Start of Data for the task
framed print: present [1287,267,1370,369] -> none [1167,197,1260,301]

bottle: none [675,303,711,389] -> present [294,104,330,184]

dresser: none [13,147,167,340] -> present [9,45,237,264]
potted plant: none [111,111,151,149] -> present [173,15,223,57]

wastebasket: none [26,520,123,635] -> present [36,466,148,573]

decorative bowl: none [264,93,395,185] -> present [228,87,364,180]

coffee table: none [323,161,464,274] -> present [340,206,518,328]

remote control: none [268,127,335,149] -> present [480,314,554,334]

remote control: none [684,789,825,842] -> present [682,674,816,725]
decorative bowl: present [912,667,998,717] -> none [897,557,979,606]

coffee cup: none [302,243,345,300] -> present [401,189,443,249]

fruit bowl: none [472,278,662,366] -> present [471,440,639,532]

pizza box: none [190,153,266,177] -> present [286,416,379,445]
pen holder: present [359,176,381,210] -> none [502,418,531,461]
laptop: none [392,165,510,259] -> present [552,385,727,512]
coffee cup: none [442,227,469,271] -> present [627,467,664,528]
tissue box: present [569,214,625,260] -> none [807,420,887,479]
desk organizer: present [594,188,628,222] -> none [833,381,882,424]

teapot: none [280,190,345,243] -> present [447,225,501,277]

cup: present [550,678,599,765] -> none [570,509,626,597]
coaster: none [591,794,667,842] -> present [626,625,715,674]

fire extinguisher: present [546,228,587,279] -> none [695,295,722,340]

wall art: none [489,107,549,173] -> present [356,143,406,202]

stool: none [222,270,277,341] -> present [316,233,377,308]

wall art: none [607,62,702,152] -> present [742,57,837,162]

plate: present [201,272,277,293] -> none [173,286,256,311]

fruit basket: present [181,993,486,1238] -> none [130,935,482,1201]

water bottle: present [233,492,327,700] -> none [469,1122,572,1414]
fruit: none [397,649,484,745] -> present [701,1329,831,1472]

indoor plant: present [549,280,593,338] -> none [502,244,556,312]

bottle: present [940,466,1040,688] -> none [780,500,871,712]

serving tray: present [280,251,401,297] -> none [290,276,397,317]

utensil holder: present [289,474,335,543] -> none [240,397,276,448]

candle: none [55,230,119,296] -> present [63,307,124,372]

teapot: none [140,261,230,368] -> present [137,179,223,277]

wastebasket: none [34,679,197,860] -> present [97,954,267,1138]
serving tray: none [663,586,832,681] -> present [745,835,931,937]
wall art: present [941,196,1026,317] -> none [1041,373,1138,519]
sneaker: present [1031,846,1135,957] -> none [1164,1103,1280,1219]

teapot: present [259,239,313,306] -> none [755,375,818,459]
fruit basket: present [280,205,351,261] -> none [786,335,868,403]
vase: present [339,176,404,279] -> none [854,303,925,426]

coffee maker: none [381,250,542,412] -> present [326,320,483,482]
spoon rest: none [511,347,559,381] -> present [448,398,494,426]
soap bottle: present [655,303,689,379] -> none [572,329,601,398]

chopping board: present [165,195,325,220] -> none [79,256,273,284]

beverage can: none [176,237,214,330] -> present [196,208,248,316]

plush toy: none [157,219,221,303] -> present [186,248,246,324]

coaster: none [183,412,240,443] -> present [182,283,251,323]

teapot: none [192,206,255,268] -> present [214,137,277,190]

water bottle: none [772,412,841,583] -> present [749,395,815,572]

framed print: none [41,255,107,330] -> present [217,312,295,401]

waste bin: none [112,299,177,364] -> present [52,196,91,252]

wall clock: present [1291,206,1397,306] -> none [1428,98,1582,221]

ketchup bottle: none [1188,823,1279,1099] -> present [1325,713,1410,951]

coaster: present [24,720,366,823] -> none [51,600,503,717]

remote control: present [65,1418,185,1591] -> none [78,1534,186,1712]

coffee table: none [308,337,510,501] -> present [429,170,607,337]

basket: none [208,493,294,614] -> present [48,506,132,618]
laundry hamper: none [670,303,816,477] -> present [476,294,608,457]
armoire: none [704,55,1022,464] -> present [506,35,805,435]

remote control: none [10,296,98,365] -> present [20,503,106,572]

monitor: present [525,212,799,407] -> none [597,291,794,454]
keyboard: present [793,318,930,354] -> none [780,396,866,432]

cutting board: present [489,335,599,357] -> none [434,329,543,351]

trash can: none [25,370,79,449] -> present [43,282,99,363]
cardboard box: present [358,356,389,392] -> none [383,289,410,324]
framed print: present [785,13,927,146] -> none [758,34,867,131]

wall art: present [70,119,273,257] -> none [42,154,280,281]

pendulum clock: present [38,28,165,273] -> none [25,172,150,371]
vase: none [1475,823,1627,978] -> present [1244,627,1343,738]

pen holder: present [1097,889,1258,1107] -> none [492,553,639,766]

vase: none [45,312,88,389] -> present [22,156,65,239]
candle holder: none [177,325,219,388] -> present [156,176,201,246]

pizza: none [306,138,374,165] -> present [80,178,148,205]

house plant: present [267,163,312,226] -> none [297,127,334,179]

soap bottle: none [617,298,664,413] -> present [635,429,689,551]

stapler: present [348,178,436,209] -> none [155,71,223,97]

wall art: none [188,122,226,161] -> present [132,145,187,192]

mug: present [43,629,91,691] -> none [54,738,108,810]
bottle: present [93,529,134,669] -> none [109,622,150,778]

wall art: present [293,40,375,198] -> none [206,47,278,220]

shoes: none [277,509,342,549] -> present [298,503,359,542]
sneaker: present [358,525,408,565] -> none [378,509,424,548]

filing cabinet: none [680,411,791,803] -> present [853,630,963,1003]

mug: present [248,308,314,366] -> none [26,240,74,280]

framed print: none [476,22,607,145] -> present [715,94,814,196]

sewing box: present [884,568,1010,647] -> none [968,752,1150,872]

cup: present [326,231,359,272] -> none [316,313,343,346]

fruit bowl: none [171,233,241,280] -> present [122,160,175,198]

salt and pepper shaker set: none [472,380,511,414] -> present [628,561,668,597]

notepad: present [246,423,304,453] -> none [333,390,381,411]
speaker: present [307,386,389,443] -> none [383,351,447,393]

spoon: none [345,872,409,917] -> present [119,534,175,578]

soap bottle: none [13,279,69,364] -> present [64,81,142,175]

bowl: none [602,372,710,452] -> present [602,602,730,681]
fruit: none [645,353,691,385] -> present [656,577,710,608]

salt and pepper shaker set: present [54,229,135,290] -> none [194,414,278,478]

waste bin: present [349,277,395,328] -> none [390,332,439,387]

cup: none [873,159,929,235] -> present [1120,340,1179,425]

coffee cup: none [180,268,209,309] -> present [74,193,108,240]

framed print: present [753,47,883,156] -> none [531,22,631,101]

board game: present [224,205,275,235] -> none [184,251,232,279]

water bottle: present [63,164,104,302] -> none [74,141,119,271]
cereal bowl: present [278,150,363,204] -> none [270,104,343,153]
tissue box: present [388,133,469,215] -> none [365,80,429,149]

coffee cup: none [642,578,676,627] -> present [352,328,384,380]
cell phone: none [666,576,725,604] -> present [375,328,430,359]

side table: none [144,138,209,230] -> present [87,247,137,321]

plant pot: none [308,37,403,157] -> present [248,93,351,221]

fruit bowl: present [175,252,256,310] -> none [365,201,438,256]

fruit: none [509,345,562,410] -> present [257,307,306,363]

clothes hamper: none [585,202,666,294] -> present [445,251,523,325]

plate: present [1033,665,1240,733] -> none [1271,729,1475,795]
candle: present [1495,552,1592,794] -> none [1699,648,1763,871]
End of Data for the task
• [What to produce]: Starting from the top of the records and ending at the line that contains "pizza box: none", repeat each line exactly and return only those lines.

• [Answer section]:
framed print: present [1287,267,1370,369] -> none [1167,197,1260,301]

bottle: none [675,303,711,389] -> present [294,104,330,184]

dresser: none [13,147,167,340] -> present [9,45,237,264]
potted plant: none [111,111,151,149] -> present [173,15,223,57]

wastebasket: none [26,520,123,635] -> present [36,466,148,573]

decorative bowl: none [264,93,395,185] -> present [228,87,364,180]

coffee table: none [323,161,464,274] -> present [340,206,518,328]

remote control: none [268,127,335,149] -> present [480,314,554,334]

remote control: none [684,789,825,842] -> present [682,674,816,725]
decorative bowl: present [912,667,998,717] -> none [897,557,979,606]

coffee cup: none [302,243,345,300] -> present [401,189,443,249]

fruit bowl: none [472,278,662,366] -> present [471,440,639,532]

pizza box: none [190,153,266,177] -> present [286,416,379,445]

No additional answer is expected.